The attack was the second this weekend in the Kohat area, illustrating the resilient nature of militant networks in Pakistan despite army offensives targeting their sanctuaries along the Afghan border.

At least 26 people were wounded, including six police, officials said.

Qari Hussain, a top Pakistani Taliban militant commander who allegedly trains suicide bombers, called an Associated Press reporter from an undisclosed location hours after the blast to claim responsibility.

He said the suicide blast was revenge for a recent army strike on a militant-run hospital in the South Waziristan tribal area.

Hussain and other Taliban commanders are believed to be hiding in North Waziristan to avoid the army onslaught in South Waziristan.

"Such attacks will continue in revenge for the deaths of our fellows," Hussain said.

The truck was loaded with up to 550 pounds (250 kilograms) of explosives, area police official Dilawar Khan Bangash said.
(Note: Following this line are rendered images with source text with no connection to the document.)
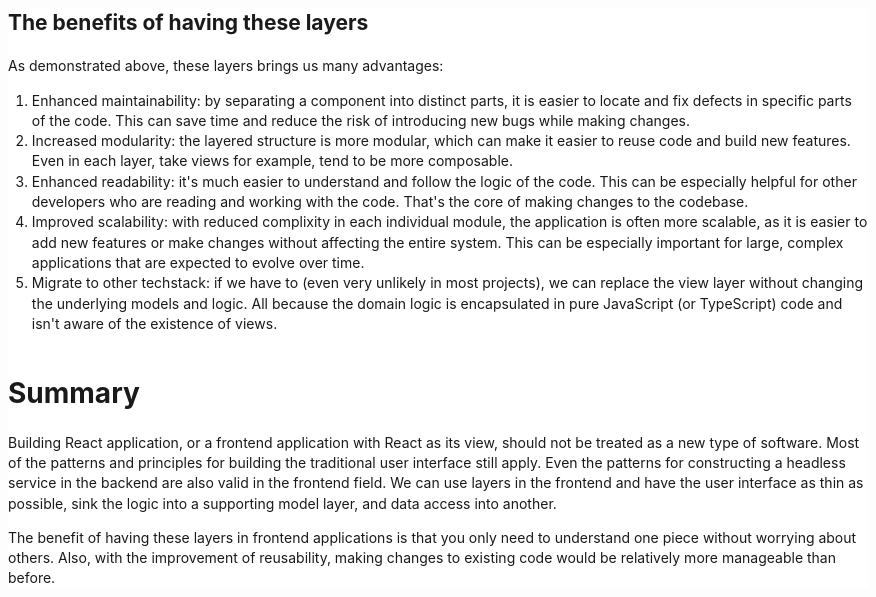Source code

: ## The benefits of having these layers

As demonstrated above, these layers brings us many advantages:

1.  Enhanced maintainability: by separating a component into distinct parts, it is easier to locate and fix defects in specific parts of the code. This can save time and reduce the risk of introducing new bugs while making changes.
2.  Increased modularity: the layered structure is more modular, which can make it easier to reuse code and build new features. Even in each layer, take views for example, tend to be more composable.
3.  Enhanced readability: it's much easier to understand and follow the logic of the code. This can be especially helpful for other developers who are reading and working with the code. That's the core of making changes to the codebase.
4.  Improved scalability: with reduced complixity in each individual module, the application is often more scalable, as it is easier to add new features or make changes without affecting the entire system. This can be especially important for large, complex applications that are expected to evolve over time.
5.  Migrate to other techstack: if we have to (even very unlikely in most projects), we can replace the view layer without changing the underlying models and logic. All because the domain logic is encapsulated in pure JavaScript (or TypeScript) code and isn't aware of the existence of views.

# Summary

Building React application, or a frontend application with React as its view, should not be treated as a new type of software. Most of the patterns and principles for building the traditional user interface still apply. Even the patterns for constructing a headless service in the backend are also valid in the frontend field. We can use layers in the frontend and have the user interface as thin as possible, sink the logic into a supporting model layer, and data access into another.

The benefit of having these layers in frontend applications is that you only need to understand one piece without worrying about others. Also, with the improvement of reusability, making changes to existing code would be relatively more manageable than before.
It struck a concrete barrier in front of the building, which was heavily damaged, as was an adjoining school.

Twin suicide attacks in the Kohat area on Saturday targeted refugees who were fleeing a separate army offensive in the Orakzai tribal region. That attack killed 41 people in line to register for food and relief supplies.

The victims of Saturday's attacks were among around 200,000 people who have left the Orakzai region since the end of last year, when the Pakistan army began airstrikes against militants believed to have fled there from South Waziristan.

The registration point in Kohat was managed by the local government, but was sometimes used by foreign humanitarian groups to deliver aid. There was no claim of responsibility for Saturday's bombings, which is not unusual when large numbers of Pakistani civilians die.

The registration point - essentially a small building in a dusty field - may have been hit to persuade people not to have any contact with the local administration or foreign relief groups.

The United Nations temporarily suspended work helping displaced people in Kohat and neighboring Hangu after Saturday's attack.

The bombers were men disguised in burqas, the all-encompassing veil worn by conservative Muslim women, allowing them to get close to the building without arousing suspicion, police said.

The tempo of the offensive in Orakzai has picked up since March. On Sunday, one soldier and 13 militants were killed in a clash in the Sangra area, said Jahanzeb Khan, an official in Orakzai.